NAACP, Deters and Archie Bunker
NAACP President Christopher Smitherman sent out a press release this morning blasting Hamilton County Prosecutor Joe Deters' essay in Cincinnati Gentlemen magazine, the one in which Deters wrote, among other things, that he wouldn't let his teen-age son go to the Main Street entertainment district.
Smitherman wants an apology from Deters. Here's what he wrote this morning:
"Joe Deters, the Hamilton County Prosecutor, made some comments that were in the local newspaper on Monday. He stated that he does not allow his son to hang out in downtown Cincinnati because going there is like going to Jurassic Park. As a parent, Joe Deters can make whatever decisions he chooses regarding his son. President of the Cincinnati NAACP Branch, Christopher Smitherman, questions Deters' reference of what Deters deemed representative of dinosaurs in the downtown area right on the backdrop of the Martin Luther King, Jr. holiday.
Smitherman believes the comments to be very inflammatory, reckless, and derogatory.
"I have not commented until now because I was waiting for the white leadership to bring comment on Deter's inappropriate language," he said. Smitherman also stated that the White community often calls out for black leadership to dispute what they deem as "inappropriate statements or behaviors" by other blacks. So, after three days he is now asking, "Where's the white leadership to dispute Deters?" Smitherman asserts that there isn't any difference between the language that Prosecutor Deters used and the language used by the prosecutor in Jena, Louisiana last year.
Cincinnati has two large, national conventions committed to coming downtown this summer: the NAACP Convention and the National Baptist Convention. Each group anticipates about 10,000 largely African-American attendees. Yet, the most prominent County official is not advancing those efforts when he describes where those 20,000 guests will be convening as Jurassic Park. He makes these remarks two weeks prior to a retreat of the NAACP board members to Cincinnati for a major planning session for its National Convention in July.
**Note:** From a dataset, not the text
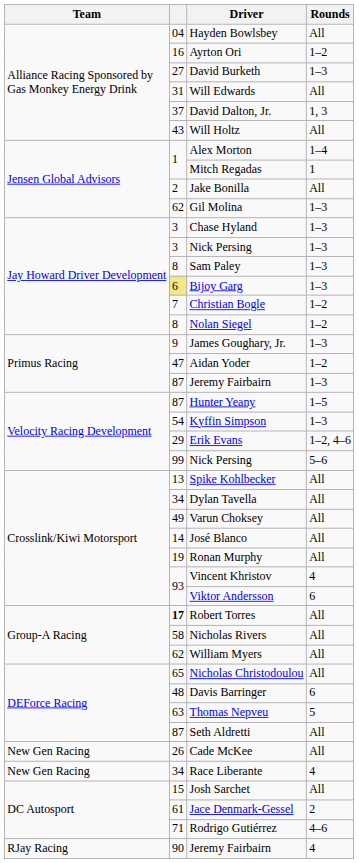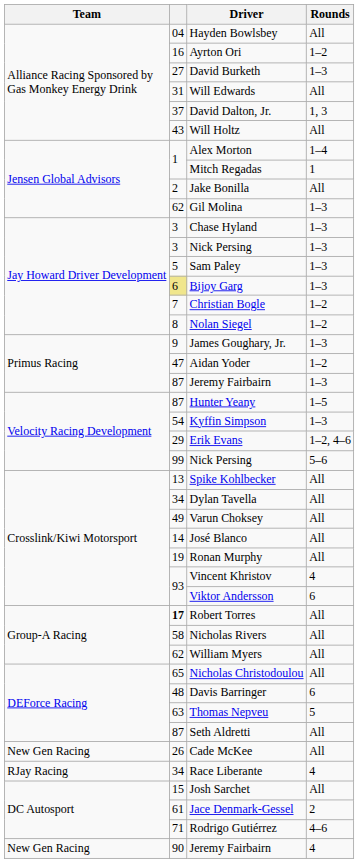Sam Paley | column 2: 8 -> 5
Race Liberante | Team: New Gen Racing -> RJay Racing
Jeremy Fairbairn / 4 | Team: RJay Racing -> New Gen Racing
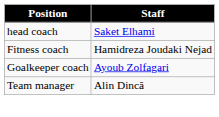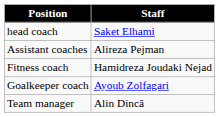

Joe Deters may be intentional in downgrading a major section of Hamilton County or he may be truly speaking from his heart. Whatever the case may be, Smitherman said do not condemn him when he tells the story of the oppression of Black America in Cincinnati on the national stage come July. Cincinnati's story includes this fact (Deters' Jurassic Park comment) and other facts such as the County Prosecutor's unwillingness to hire African-American lawyers in his office (less than 7 of 111), his over-prosecution of African-American defendants which was validated by a recent report that African-Americans in Hamilton County, Ohio were 10 to 12 times more likely to be prosecuted and convicted compared to White citizens. Smitherman is wondering where is the outrage from the broader White leadership?
Joe Deters is one of the candidates that is running unopposed in November per the deal struck between the Democratic and Republican Parties. He says he's aware that the County Prosecutor is influencing the selection of judges. For example, the affirmative action appointment of Judge Penelope Cunningham (the wife of radio talk show host, Bill Cunningham) over more qualified, even African-American, candidates. Smitherman claims that Joe Deters simultaneously worked to get his own mother-in-law appointed to a judgeship as well. Cincinnati's little town mentality exudes through such decision-making. The same players assign other small town thinkers like themselves, better yet in their families, to authoritative positions. This is not a strategy that will be successful in marketing our region to a global economy.
Like most prosecutors, Joe Deters does not prosecute White citizens who are driving into the city to buy and use drugs; who are running meth labs in affluent suburbs; who have committed violent acts (the white teenager who killed his brother with a baseball bat); or white professionals who engage in white collar crime (sexual harassment by former prosecutor Mike Allen and police officer Keith Fangman). The philosophy appears to be that if you are inside the power structure, you will avoid prosecution. Instead, these White citizens receive extensive rehabilitation services or diversion programs while African-Americans are sent to jail with extensive sentences.
"What Joe Deters said on Monday, how he said it, and how he does his job is completely outrageous. I refuse to accept the image and implications that the face of crime is Black America. What I do acknowledge is an under-prosecution of White America. It is my hope that the media will report that there is an opposing perspective to what Joe Deters said unless it desires for the image of Cincinnati to be that the 'Queen City' is really 'Jurassic Park'." said Smitherman. "This is a typical example of why Cincinnati is often thought to be 20 years behind the times. Deters' comments are remnants of something that the character Archie Bunker would say. He owes the region an apology."